Headlam Group plc
- Type: Public
- Traded as: LSE: HEAD
- Industry: Flooring
- Founded: 1948
- Headquarters: Coleshill, Birmingham, UK
- Key people: Dick Peters, Chairman Steve Wilson, CEO
- Revenue: £498.7 million (2025)
- Operating income: £(33.4) million (2025)
- Net income: £(81.9) million (2025)
- Website: www.headlamgroup.com

= Headlam Group =

British-based company

Headlam Group plc is a British-based company which distributes floor coverings throughout Europe. It specializes in carpet, residential vinyl, wood, laminate, luxury vinyl tile, and commercial flooring.
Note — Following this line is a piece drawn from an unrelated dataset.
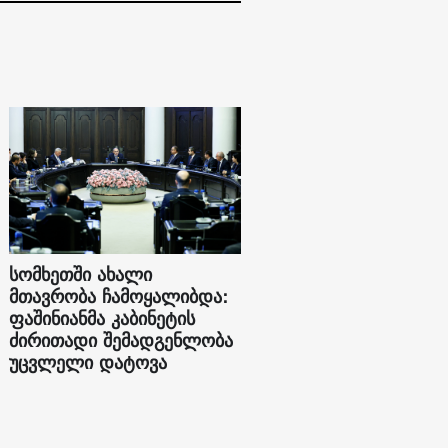
სომხეთში ახალი
მთავრობა ჩამოყალიბდა:
ფაშინიანმა კაბინეტის
ძირითადი შემადგენლობა
უცვლელი დატოვა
Headlam Group was listed on the main market of the London Stock Exchange until September 2026. In September 2026, it announced the appointment of administrators.

==History==
The company was established as Headlam, Sims & Coggins in 1948. First listed on the London Stock Exchange in 1988, it initiated a series of acquisitions from Hickson International plc early in 1992. It bought Mercado, a Leeds-based competitor, in 1996. Its international expansion began with the purchase of Lethem-Vergeer in the Netherlands also in 1996. In 2011, Headlam Group purchased a Scottish-based company, West Fife Flooring, for £1.2million.

On 1 September 2026, the board, having exhausted all its available facilities, announced its intention to appoint administrators.

==Operations==
Headlam Group supplies coverings including parquet, carpets, and linoleum to independent retailers and professional customers in markets which include the Netherlands, France and Switzerland.